> _Extrait_
__________
Hauteville-House, 18 décembre 1869.

Mon fils, te voilà frappé pour la seconde fois. La première fois, il y a dix-neuf ans, tu combattais l’échafaud ; on t’a condamné. La deuxième fois, aujourd’hui, en rappelant le soldat à la fraternité, tu combattais la guerre ; on t’a condamné. Je t’envie ces deux gloires.

En 1851, tu étais défendu par Crémieux, ce grand cœur éloquent, et par moi. En 1860, tu as été défendu par Gambetta, le puissant évocateur du spectre de Baudin, et par Jules Favre, le maître superbe de la parole, que j’ai vu si intrépide au 2 décembre.

Tout est bien. Sois content.
__________
> _Exercices à traiter_
1. Recopiez, dans la lettre au fils, tout le passage allant de « En 1851, tu » jusqu'à « au 2 décembre. ».
2. Prolongez la lettre au fils au-delà de sa dernière phrase.
Les données n'ont aucun rôle dans ce travail.

> _Données brutes_
__________
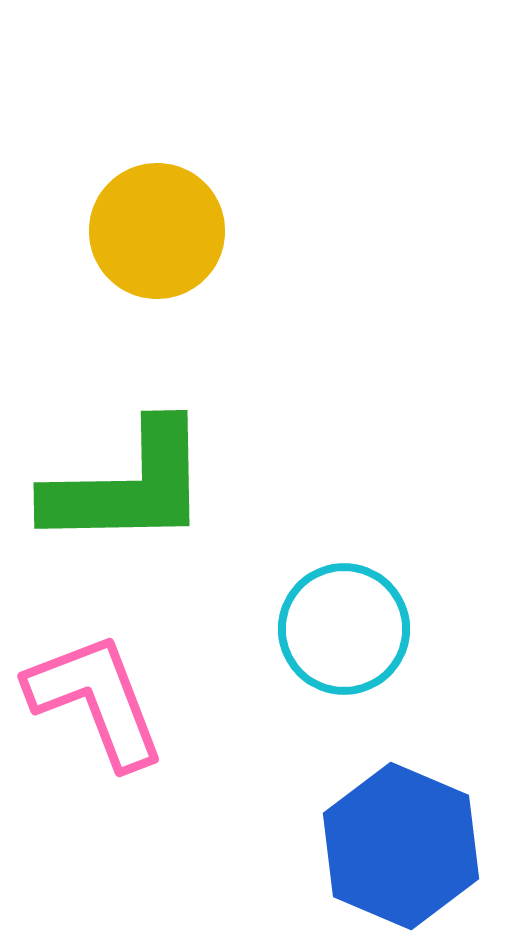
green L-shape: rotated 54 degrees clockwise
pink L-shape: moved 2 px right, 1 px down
__________
> _Réponses par exercice_
1.
En 1851, tu étais défendu par Crémieux, ce grand cœur éloquent, et par moi. En 1860, tu as été défendu par Gambetta, le puissant évocateur du spectre de Baudin, et par Jules Favre, le maître superbe de la parole, que j’ai vu si intrépide au 2 décembre.

2.
Tu commets le crime de préférer comme moi à la société qui tue la société qui éclaire et qui enseigne, et aux peuples s’entr’égorgeant les peuples s’entr’aidant ; tu combats ces sombres obéissances passives, le bourreau et le soldat ; tu ne veux pas pour l’ordre social de ces deux cariatides ; à une extrémité l’homme-guillotine, à l’autre extrémité l’homme-chassepot. Tu aimes mieux Guillaume Penn que Joseph de Maistre, et Jésus que César. Tu ne veux de hache qu’aux mains du pionnier dans la forêt et de glaive qu’aux mains du citoyen devant la tyrannie. Au législateur tu montres comme idéal Beccaria, et au soldat Garibaldi. Tout cela vaut bien quatre mois de prison et mille francs d’amende.